(Saved entries)

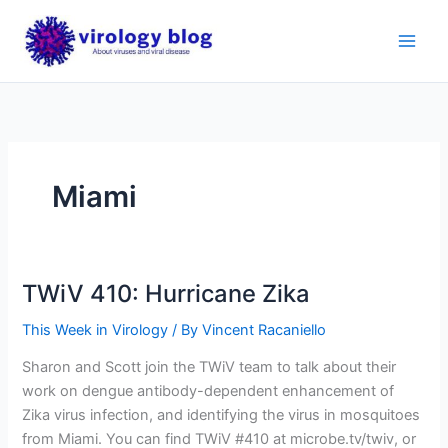
Skip
to
content
Miami
TWiV 410: Hurricane Zika
This Week in Virology
/ By
Vincent Racaniello
Sharon and Scott join the TWiV team to talk about their
work on dengue antibody-dependent enhancement of
Zika virus infection, and identifying the virus in mosquitoes
from Miami. You can find TWiV #410 at microbe.tv/twiv, or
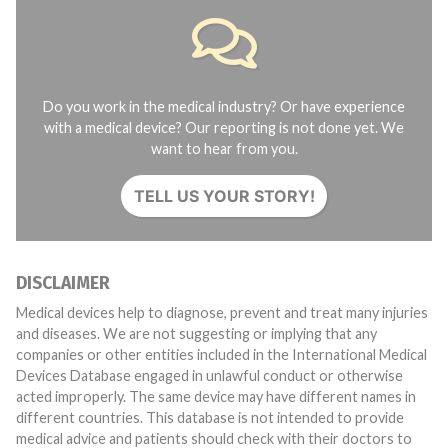
Do you work in the medical industry? Or have experience
with a medical device? Our reporting is not done yet. We
want to hear from you.
TELL US YOUR STORY!
DISCLAIMER
Medical devices help to diagnose, prevent and treat many injuries
and diseases. We are not suggesting or implying that any
companies or other entities included in the International Medical
Devices Database engaged in unlawful conduct or otherwise
acted improperly. The same device may have different names in
different countries. This database is not intended to provide
medical advice and patients should check with their doctors to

**Exercise requirements**
Return exactly the lines in the records above, beginning with the one that holds "and diseases. We" and ending with the last.

**Finished task**
and diseases. We are not suggesting or implying that any
companies or other entities included in the International Medical
Devices Database engaged in unlawful conduct or otherwise
acted improperly. The same device may have different names in
different countries. This database is not intended to provide
medical advice and patients should check with their doctors to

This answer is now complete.